LOS ÁRBOLES DE LA VIDA

02.09.2012 00:53

 

            LOS ÁRBOLES DE LA VIDA
                                                               Clara Riveros Sosa
                          "De qué sirve una casa si no se cuenta con un planeta tolerable donde situarla".
                                  Henry David Thoreau (1817 –1862). Escritor y  filósofo estadounidense. 
Mucho antes de la primavera algunos árboles de la ciudad aparecieron de pronto exhibiendo unos extraños brotes multicolores. Ni flores ni frutos: entusiastas grupos de jóvenes artistas (o por lo menos con almas jóvenes y de artistas) los adornaron con tejidos y adornos que envuelven parte de troncos y ramas o cuelgan alegremente de las copas. Tan insólita vestimenta obliga a los transeúntes distraídos a levantar la vista y, por mayoría, sólo ahora toman nota de la existencia de tan  bellos ejemplares bajo los cuales circulaban a diario y durante años.

Registros enumerados:
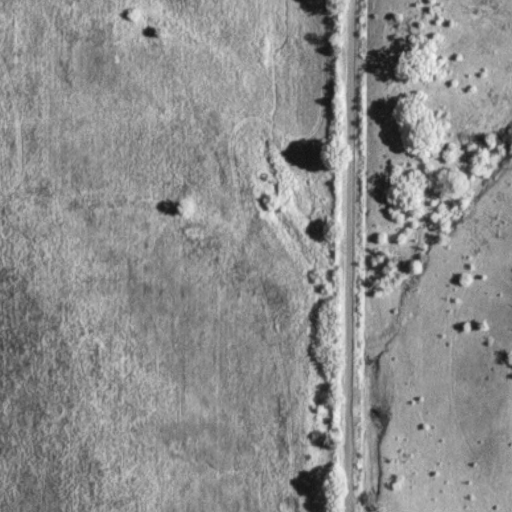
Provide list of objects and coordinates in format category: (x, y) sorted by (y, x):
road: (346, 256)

--

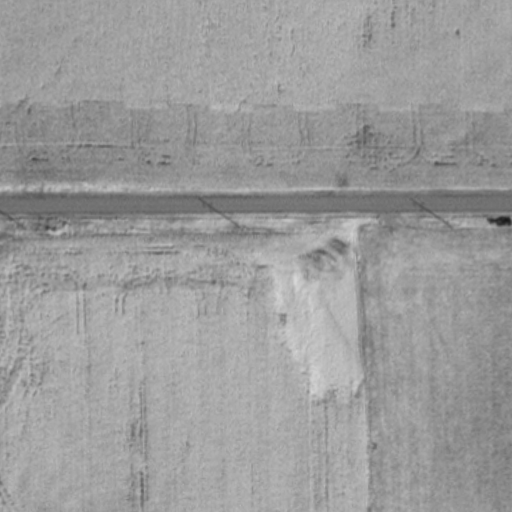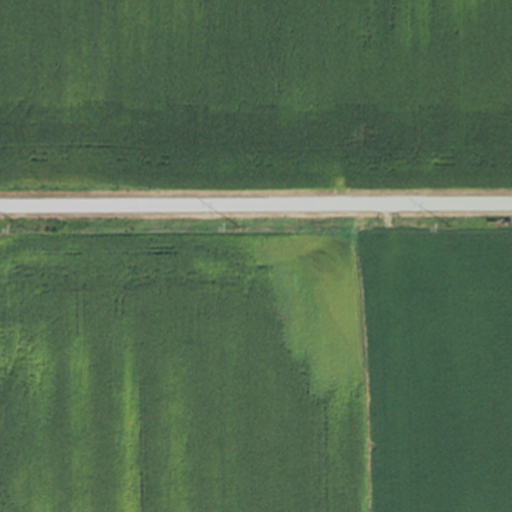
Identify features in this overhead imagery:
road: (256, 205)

Tareas a realizar:
a) En el texto sobre los árboles de la ciudad, ¿con qué adornaron los árboles los grupos de jóvenes artistas?
b) Escribe la continuación del texto sobre los árboles de la ciudad a partir de su última oración.
Los registros forman un material independiente del texto.

Problemas resueltos:
a) Con tejidos y adornos que envuelven parte de troncos y ramas o cuelgan de las copas.

b)
      El liviano ropaje con que los han  señalado resalta y alegra sus presencias y no humilla ni daña a los árboles como los carteles, los pasacalles, los ganchos para colgar las bolsas de basura y otros agravios que se consuman con total liviandad e impunidad. Justamente, esta cruzada urbana que así  los expone a las sorprendidas miradas de los resistencianos, se encuentra empeñada en llamar la atención sobre el valioso patrimonio verde y sombreado que compartimos y en intentar que se reviertan las habituales costumbres predatorias con que se  lo afecta y destruye, aquí, en una ciudad de intensos y prolongados veranos, en una capital cada vez más acalorada y también cada vez más, sellada por el cemento.   Con esta sonrisa que se les coloca a los árboles, con actos de resistencia ante la podas y talas insensatas y con performances e intervenciones concientizadoras, actos acompañados de reclamos a las autoridades tanto como de apelaciones a la ciudadanía, se  desea y espera detener el maltrato y la devastación que se les inflige a estos seres vivos y bellísimos, terráqueos como nosotros, solidarios “culpables”, junto a las praderas oceánicas de algas, de la hechura de la benigna atmósfera terrestre que dio cabida a una vida inexistente en otros planetas, sin olvidar cuánto enriquecen, además,  la calidad de la nuestra.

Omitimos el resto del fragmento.